#### EXERCICES PROPOSÉS:
a. Pouvez-vous recopier à l'identique le passage de la chronique sur Alone in the Dark compris entre « Alone in the Dark. » et « la troisième personne. », bornes incluses ?
b. Pouvez-vous reprendre la chronique sur Alone in the Dark à la suite de sa dernière phrase et en poursuivre la rédaction ?

Rétro (mais pas trop), c’est la chronique qui rebondit sur l’actualité pour revenir en arrière et évoquer l’histoire d’un jeu vidéo, ou du jeu vidéo. Avec ce numéro, on profite de la sortie imminente du remake d’Alone in the Dark pour revenir (en deux parties distinctes) sur cette licence, mère du survival-horror moderne.
Alone in the Dark. Voilà un nom qui devrait trouver écho dans le cœur de tous les amateurs de jeux d’horreur et plus particulièrement de survival-horror. Sorti en 1992 sur PC et Mac (pour faire simple), on peut très largement considérer que ce jeu est le véritable père du survival-horror moderne et que ce n’est pas, comme il est de notoriété publique, un certain Resident Evil sorti quatre ans plus tard. Monsieur Shinji Mikami lui-même a reconnu l’influence que le jeu a eue sur le développement de son Biohazard, car comme il l’a déclaré, sans lui, son jeu aurait été une sorte de FPS et non un jeu à la troisième personne.

#### DONNÉES RÉPERTORIÉES:
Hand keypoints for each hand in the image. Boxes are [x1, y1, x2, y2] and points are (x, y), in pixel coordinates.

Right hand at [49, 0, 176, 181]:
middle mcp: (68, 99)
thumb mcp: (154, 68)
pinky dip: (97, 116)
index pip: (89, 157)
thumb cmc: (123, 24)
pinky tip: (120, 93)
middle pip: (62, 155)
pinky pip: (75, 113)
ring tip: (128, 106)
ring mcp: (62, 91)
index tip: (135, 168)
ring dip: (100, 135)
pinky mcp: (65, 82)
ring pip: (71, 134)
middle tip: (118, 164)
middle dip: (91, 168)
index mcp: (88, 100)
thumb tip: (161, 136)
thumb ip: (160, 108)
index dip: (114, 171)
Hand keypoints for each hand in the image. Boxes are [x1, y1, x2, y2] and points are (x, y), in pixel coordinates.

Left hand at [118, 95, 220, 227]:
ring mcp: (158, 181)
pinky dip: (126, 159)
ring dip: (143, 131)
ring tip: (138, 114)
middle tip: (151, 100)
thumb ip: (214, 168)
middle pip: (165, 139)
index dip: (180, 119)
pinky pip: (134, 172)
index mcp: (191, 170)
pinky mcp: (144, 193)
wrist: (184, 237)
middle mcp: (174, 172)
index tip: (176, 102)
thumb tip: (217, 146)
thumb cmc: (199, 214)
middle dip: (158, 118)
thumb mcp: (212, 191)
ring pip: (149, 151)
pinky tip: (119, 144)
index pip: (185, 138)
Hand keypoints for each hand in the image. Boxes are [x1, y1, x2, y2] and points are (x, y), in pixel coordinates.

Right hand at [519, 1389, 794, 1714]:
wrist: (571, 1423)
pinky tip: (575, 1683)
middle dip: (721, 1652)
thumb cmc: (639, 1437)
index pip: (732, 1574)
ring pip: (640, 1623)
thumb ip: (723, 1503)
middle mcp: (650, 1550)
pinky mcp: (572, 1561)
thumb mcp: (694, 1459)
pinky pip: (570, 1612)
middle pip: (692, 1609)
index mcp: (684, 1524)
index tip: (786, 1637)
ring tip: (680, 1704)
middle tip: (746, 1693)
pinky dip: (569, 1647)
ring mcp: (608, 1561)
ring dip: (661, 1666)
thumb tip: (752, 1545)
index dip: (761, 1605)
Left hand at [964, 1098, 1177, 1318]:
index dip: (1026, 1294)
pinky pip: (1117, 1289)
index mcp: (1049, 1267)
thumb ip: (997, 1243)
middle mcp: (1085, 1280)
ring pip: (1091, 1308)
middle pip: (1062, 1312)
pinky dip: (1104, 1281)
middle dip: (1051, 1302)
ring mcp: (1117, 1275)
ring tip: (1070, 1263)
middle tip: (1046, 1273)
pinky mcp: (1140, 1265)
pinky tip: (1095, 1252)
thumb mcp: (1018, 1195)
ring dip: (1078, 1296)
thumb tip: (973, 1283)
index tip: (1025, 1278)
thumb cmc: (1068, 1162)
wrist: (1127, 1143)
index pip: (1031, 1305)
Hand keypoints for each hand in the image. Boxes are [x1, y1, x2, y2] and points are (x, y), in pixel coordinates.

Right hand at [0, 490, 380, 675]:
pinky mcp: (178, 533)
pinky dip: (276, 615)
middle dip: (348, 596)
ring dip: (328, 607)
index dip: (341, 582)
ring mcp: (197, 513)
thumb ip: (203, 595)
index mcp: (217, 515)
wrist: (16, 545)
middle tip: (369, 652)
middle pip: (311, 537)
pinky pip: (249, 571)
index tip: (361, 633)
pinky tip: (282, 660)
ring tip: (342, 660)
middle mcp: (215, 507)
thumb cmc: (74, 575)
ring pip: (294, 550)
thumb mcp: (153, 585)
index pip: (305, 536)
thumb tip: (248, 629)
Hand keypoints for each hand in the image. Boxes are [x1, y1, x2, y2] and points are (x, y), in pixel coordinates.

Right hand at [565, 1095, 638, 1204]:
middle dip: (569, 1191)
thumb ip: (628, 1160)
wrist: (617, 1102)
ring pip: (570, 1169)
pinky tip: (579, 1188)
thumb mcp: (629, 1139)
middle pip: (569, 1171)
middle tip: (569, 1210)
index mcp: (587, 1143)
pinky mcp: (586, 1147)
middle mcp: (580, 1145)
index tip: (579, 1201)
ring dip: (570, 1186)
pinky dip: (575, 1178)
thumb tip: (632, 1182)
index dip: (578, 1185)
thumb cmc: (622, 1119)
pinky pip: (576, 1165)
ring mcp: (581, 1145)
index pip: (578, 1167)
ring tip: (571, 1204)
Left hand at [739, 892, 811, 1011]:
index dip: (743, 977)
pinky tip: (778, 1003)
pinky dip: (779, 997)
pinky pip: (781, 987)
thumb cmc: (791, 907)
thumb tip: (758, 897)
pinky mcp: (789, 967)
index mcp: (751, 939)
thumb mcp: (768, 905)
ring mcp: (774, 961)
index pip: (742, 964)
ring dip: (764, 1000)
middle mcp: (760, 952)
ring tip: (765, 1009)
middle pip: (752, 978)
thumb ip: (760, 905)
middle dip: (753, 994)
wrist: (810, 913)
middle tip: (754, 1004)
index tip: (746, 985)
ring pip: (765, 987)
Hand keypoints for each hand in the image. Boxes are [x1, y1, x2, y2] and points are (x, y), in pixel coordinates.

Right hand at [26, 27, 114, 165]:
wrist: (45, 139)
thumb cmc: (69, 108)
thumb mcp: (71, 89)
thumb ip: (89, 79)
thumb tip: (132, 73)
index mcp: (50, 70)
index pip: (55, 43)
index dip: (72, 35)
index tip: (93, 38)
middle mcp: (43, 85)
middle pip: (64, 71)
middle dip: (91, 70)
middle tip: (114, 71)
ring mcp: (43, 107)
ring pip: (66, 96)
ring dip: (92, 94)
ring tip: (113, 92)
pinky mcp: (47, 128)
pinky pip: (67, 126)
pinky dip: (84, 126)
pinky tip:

#### RÉPONSES AUX EXERCICES:
a.
Alone in the Dark. Voilà un nom qui devrait trouver écho dans le cœur de tous les amateurs de jeux d’horreur et plus particulièrement de survival-horror. Sorti en 1992 sur PC et Mac (pour faire simple), on peut très largement considérer que ce jeu est le véritable père du survival-horror moderne et que ce n’est pas, comme il est de notoriété publique, un certain Resident Evil sorti quatre ans plus tard. Monsieur Shinji Mikami lui-même a reconnu l’influence que le jeu a eue sur le développement de son Biohazard, car comme il l’a déclaré, sans lui, son jeu aurait été une sorte de FPS et non un jeu à la troisième personne.

b.
Alors certes, le jeu de Frederic Raynal n’a pas été la seule inspiration du Japonais, mais elle reste malgré tout majeure tant il y a de similitudes entre les deux titres. Cependant, nous ne sommes pas ici pour parler de ça, mais bien pour savoir si aujourd’hui la saga dans son ensemble peut être considérée comme « culte » en se basant sur divers critères, comme son héritage, sa puissance évocatrice et surtout la qualité des productions qui la composent. Et c’est à l’occasion de la sortie prochaine du remake d’Alone in the Dark que nous avons décidé de répondre à cette question.
Alone in the Dark
Remontons donc en 1992, date de sortie du premier Alone in the Dark, développé par feu Infogrames (studio qui aura donné des sueurs froides à bon nombre de joueurs), et dirigé par un certain Frédéric Raynal à qui l’on doit aussi Little Big Adventure 1 et 2, ainsi que Time Commando et plus récemment 2Dark. Des titres que l’on vous recommande chaudement au passage. Révolutionnaire, voilà comment l’on pourrait qualifier le premier jeu du développeur, qui a quasiment créé un genre et révolutionné l’utilisation de la 3D.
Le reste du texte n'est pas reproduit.